Because they think that humanity, as a result of sin, is “totally depraved”. Saint Augustine got us started and John Calvin twisted and fine-tuned the doctrine of depravity into something that the current American Evangelical uses like a sledgehammer against the masses who want to learn how to redeem their bodies, rather than ignoring and abusing them.
Saint Augustine wrote about just about every doctrine of Christianity. It was he who developed the doctrine of original sin, which is good and backed up by Scripture. John Calvin and his super un-fun reformation buddies did a lot of work on the doctrine of total depravity which states that every part of the human existence is impacted and fractured by sin. So far, so good. The problem comes when American Evangelicals use this doctrine to teach that Christians, redeemed and indwelt by the Holy Spirit of GOD ALMIGHTY cannot trust themselves because they are totally depraved.

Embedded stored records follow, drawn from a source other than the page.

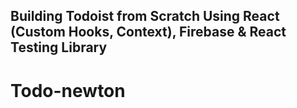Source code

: ## Building Todoist from Scratch Using React (Custom Hooks, Context), Firebase & React Testing Library

# Todo-newton
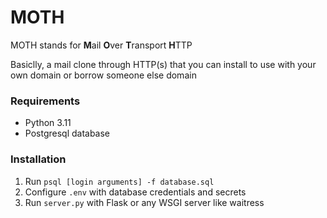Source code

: # MOTH
MOTH stands for **M**ail **O**ver **T**ransport **H**TTP

Basiclly, a mail clone through HTTP(s) that you can install to use with your own domain or borrow someone else domain

### Requirements
- Python 3.11
- Postgresql database


### Installation
1. Run `psql [login arguments] -f database.sql`
2. Configure `.env` with database credentials and secrets
3. Run `server.py` with Flask or any WSGI server like waitress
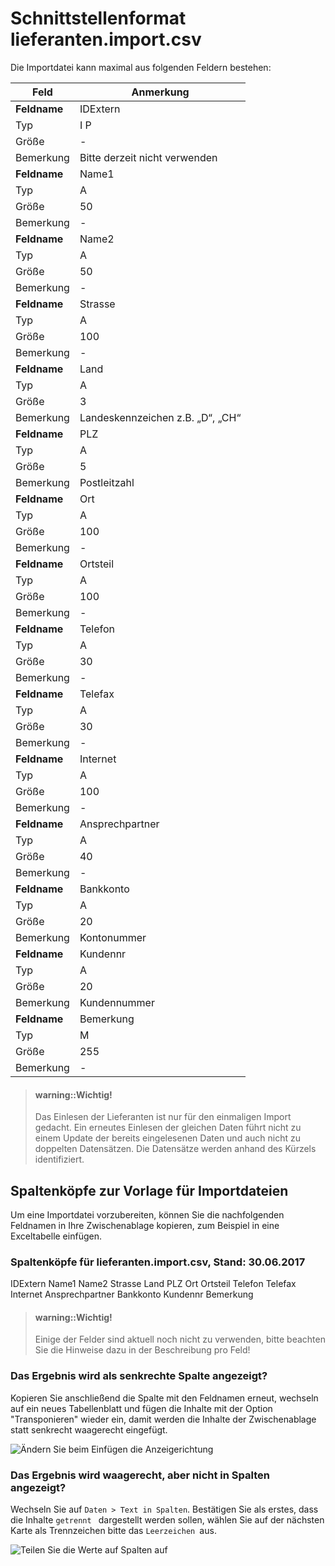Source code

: # Schnittstellenformat lieferanten.import.csv


Die Importdatei kann maximal aus folgenden Feldern bestehen:

Feld|Anmerkung
---|---
**Feldname**|	 IDExtern 
Typ|	 I P 
Größe|	- 
Bemerkung|	 Bitte derzeit nicht verwenden 
**Feldname**|	 Name1 
Typ|	 A 
Größe|	50
Bemerkung|	 - 
**Feldname**|	 Name2 
Typ|	 A 
Größe|	50
Bemerkung|	 - 
**Feldname**|	 Strasse 
Typ|	 A 
Größe|	100
Bemerkung|	 - 
**Feldname**|	 Land 
Typ|	 A 
Größe|	3
Bemerkung|	 Landeskennzeichen z.B. „D“, „CH“ 
**Feldname**|	 PLZ 
Typ|	 A 
Größe|	5
Bemerkung|	Postleitzahl 
**Feldname**|	 Ort 
Typ|	 A 
Größe|	100
Bemerkung|	 - 
**Feldname**|	 Ortsteil 
Typ|	 A 
Größe|	100
Bemerkung|	 - 
**Feldname**|	 Telefon 
Typ|	 A 
Größe|	30
Bemerkung|	 - 
**Feldname**|	 Telefax 
Typ|	 A 
Größe|	30
Bemerkung|	 - 
**Feldname**|	 Internet 
Typ|	 A 
Größe|	100
Bemerkung|	 - 
**Feldname**|	 Ansprechpartner 
Typ|	 A 
Größe|	40
Bemerkung|	 - 
**Feldname**|	 Bankkonto 
Typ|	 A 
Größe|	20
Bemerkung|	 Kontonummer 
**Feldname**|	 Kundennr 
Typ|	 A 
Größe|	20
Bemerkung|	Kundennummer 
**Feldname**|	Bemerkung  
Typ|	 M 
Größe|	255
Bemerkung|	 - 

    
> #### warning::Wichtig!
>
> Das Einlesen der Lieferanten ist nur für den einmaligen Import gedacht. Ein erneutes Einlesen der gleichen Daten führt nicht zu einem Update der bereits eingelesenen Daten und  auch nicht zu doppelten Datensätzen. Die Datensätze werden anhand des Kürzels identifiziert.

## Spaltenköpfe zur Vorlage für Importdateien

Um eine Importdatei vorzubereiten, können Sie die nachfolgenden Feldnamen in Ihre Zwischenablage kopieren, zum Beispiel in eine Exceltabelle einfügen.


### Spaltenköpfe für lieferanten.import.csv, Stand: 30.06.2017



 IDExtern 
 Name1 
 Name2 
 Strasse 
 Land 
 PLZ 
 Ort 
 Ortsteil 
 Telefon 
 Telefax 
 Internet 
 Ansprechpartner 
 Bankkonto 
 Kundennr 
Bemerkung  

> #### warning::Wichtig!
>
> Einige der Felder sind aktuell noch nicht zu verwenden, bitte beachten Sie die Hinweise dazu in der Beschreibung pro Feld! 




### Das Ergebnis wird als senkrechte Spalte angezeigt?

Kopieren Sie anschließend die Spalte mit den Feldnamen erneut, wechseln auf ein neues Tabellenblatt und fügen die Inhalte mit der Option "Transponieren" wieder ein, damit werden die Inhalte der Zwischenablage statt senkrecht waagerecht eingefügt.

![Ändern Sie beim Einfügen die Anzeigerichtung](/MagImp/import01.png)

### Das Ergebnis wird waagerecht, aber nicht in Spalten angezeigt?

Wechseln Sie auf `Daten > Text in Spalten`. Bestätigen Sie als erstes, dass die Inhalte `getrennt ` dargestellt werden sollen, wählen Sie auf der nächsten Karte als Trennzeichen bitte das ``Leerzeichen ``aus.

![Teilen Sie die Werte auf Spalten auf](/MagImp/import02.png)





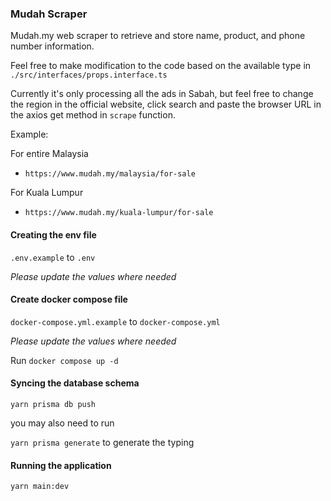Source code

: ### Mudah Scraper

Mudah.my web scraper to retrieve and store name, product, and phone number information.

Feel free to make modification to the code based on the available type in `./src/interfaces/props.interface.ts`

Currently it's only processing all the ads in Sabah, but feel free to change the region in the official website, click search and paste the browser URL in the axios get method in `scrape` function.

Example:

For entire Malaysia

- `https://www.mudah.my/malaysia/for-sale`

For Kuala Lumpur

- `https://www.mudah.my/kuala-lumpur/for-sale`

#### Creating the env file

`.env.example` to `.env`

_Please update the values where needed_

#### Create docker compose file

`docker-compose.yml.example` to `docker-compose.yml`

_Please update the values where needed_

Run `docker compose up -d`

#### Syncing the database schema

`yarn prisma db push`

you may also need to run

`yarn prisma generate` to generate the typing

#### Running the application

`yarn main:dev`

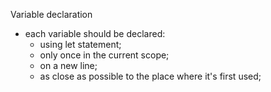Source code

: Variable declaration

* each variable should be declared:
    * using let statement;
    * only once in the current scope;
    * on a new line;
    * as close as possible to the place where it's first used;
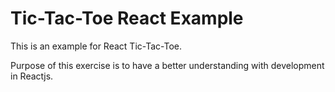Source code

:# Tic-Tac-Toe React Example

This is an example for React Tic-Tac-Toe.

Purpose of this exercise is to have a better understanding with development in Reactjs. 
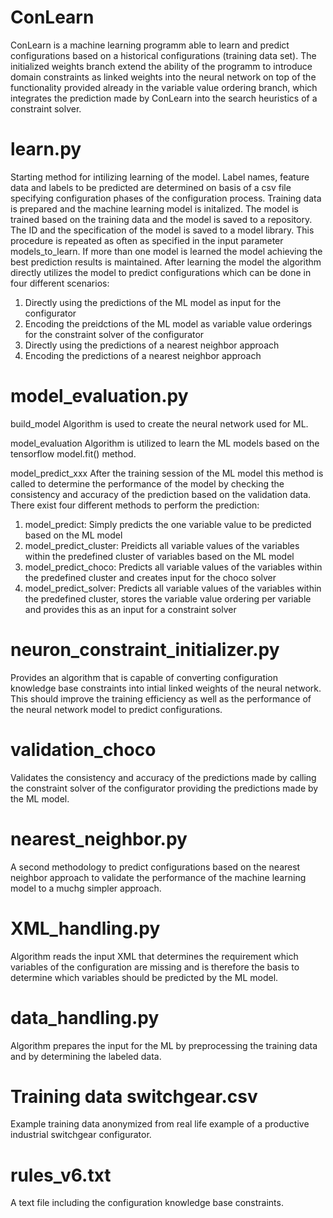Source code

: # ConLearn
ConLearn is a machine learning programm able to learn and predict configurations based on a historical configurations (training data set). 
The initialized weights branch extend the ability of the programm to introduce domain constraints as linked weights into the neural network on top of the functionality provided already in the variable value ordering branch, which integrates the prediction made by ConLearn into the search heuristics of a constraint solver.

# learn.py
Starting method for intilizing learning of the model. Label names, feature data and labels to be predicted are determined on basis of a csv file specifying configuration phases of the configuration process.
Training data is prepared and the machine learning model is initalized. The model is trained based on the training data and the model is saved to a repository. The ID and the specification of the model is saved to a model library. This procedure is repeated as often as specified in the input parameter models_to_learn. If more than one model is learned the model achieving the best prediction results is maintained.
After learning the model the algorithm directly utilizes the model to predict configurations which can be done in four different scenarios:
1. Directly using the predictions of the ML model as input for the configurator
2. Encoding the preidctions of the ML model as variable value orderings for the constraint solver of the configurator
3. Directly using the predictions of a nearest neighbor approach
4. Encoding the predictions of a nearest neighbor approach

# model_evaluation.py
build_model
Algorithm is used to create the neural network used for ML.

model_evaluation
Algorithm is utilized to learn the ML models based on the tensorflow model.fit() method.

model_predict_xxx
After the training session of the ML model this method is called to determine the performance of the model by checking the consistency and accuracy of the prediction based on the validation data. There exist four different methods to perform the prediction:
1. model_predict: Simply predicts the one variable value to be predicted based on the ML model
2. model_predict_cluster: Preidicts all variable values of the variables within the predefined cluster of variables based on the ML model
3. model_predict_choco: Predicts all variable values of the variables within the predefined cluster and creates input for the choco solver
4. model_predict_solver: Predicts all variable values of the variables within the predefined cluster, stores the variable value ordering per variable and provides this as an input for a constraint solver

# neuron_constraint_initializer.py
Provides an algorithm that is capable of converting configuration knowledge base constraints into intial linked weights of the neural network. This should improve the training efficiency as well as the performance of the neural network model to predict configurations.

# validation_choco
Validates the consistency and accuracy of the predictions made by calling the constraint solver of the configurator providing the predictions made by the ML model.

# nearest_neighbor.py
A second methodology to predict configurations based on the nearest neighbor approach to validate the performance of the machine learning model to a muchg simpler approach.

# XML_handling.py
Algorithm reads the input XML that determines the requirement which variables of the configuration are missing and is therefore the basis to determine which variables should be predicted by the ML model.

# data_handling.py
Algorithm prepares the input for the ML by preprocessing the training data and by determining the labeled data.

# Training data switchgear.csv
Example training data anonymized from real life example of a productive industrial switchgear configurator.

# rules_v6.txt
A text file including the configuration knowledge base constraints.
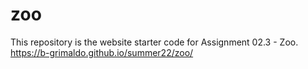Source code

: # zoo
This repository is the website starter code for Assignment 02.3 - Zoo.
<br>
https://b-grimaldo.github.io/summer22/zoo/
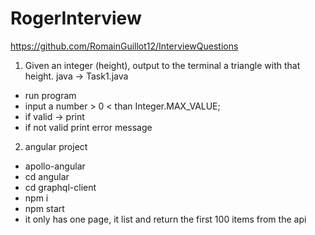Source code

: # RogerInterview
https://github.com/RomainGuillot12/InterviewQuestions

1) Given an integer (height), output to the terminal a triangle with that height.
java -> Task1.java
  - run program
  - input a number > 0 < than Integer.MAX_VALUE;
  - if valid -> print
  - if not valid print error message

2) angular project
  - apollo-angular
  - cd angular
  - cd graphql-client
  - npm i
  - npm start
  - it only has one page, it list and return the first 100 items from the api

I ask you, what good is the Holy Spirit, redemption, justification, sanctification, and all the rest if we cannot be totally redeemed from our totally depraved state?! For them, it’s as if we’re so wretched that God can only change us through death. Frankly, this disembowels the power of the resurrection and, with St. Paul, I declare that “we are of all people most to be pitied!”
And this is what the desert fathers and mothers have to teach us. They were experimenting with the bounds of human transformation prior to death. Certainly, it is only through death that we attain the perfect resurrection of our bodies, but God intends to redeem and change us now! With our sin-soaked bodies, redeemed by his grace.
Evangelicals like to pretend like they’re all about grace, but so far, it seems to me as if they don’t really grasp the concept. Or at least the power.
I hope I’ve made my case that, if you are in Christ, then your body, as well as your soul, has been redeemed and is meant for the glory of God and the good of others until his Kingdom comes and his will is done on earth as it is in Heaven. Lord, let it be.
For us here, this means that what we do with our bodies matters. If we want to be more like Christ, then we need to practice being like Christ. We need to do the things that transform us into the kind of human that he was because there’s no other human worth being. He’s the best there ever was and he died to prove it.
So, I’m going to do what I’m best at: chat with you about how to use everything that we’ve been given - body, soul, time, energy, resources, and all the rest - to become who we were made to be. You weren’t made to hate yourself, doubt yourself, or spend your life just waiting to die so you can be perfect. There is work to do now, life to be lived, and a Kingdom to be built. Let’s do this. I’m tired of waiting around and letting (mostly) white Evangelical Christian men tell me I’ll never be good enough. Y’all coming along?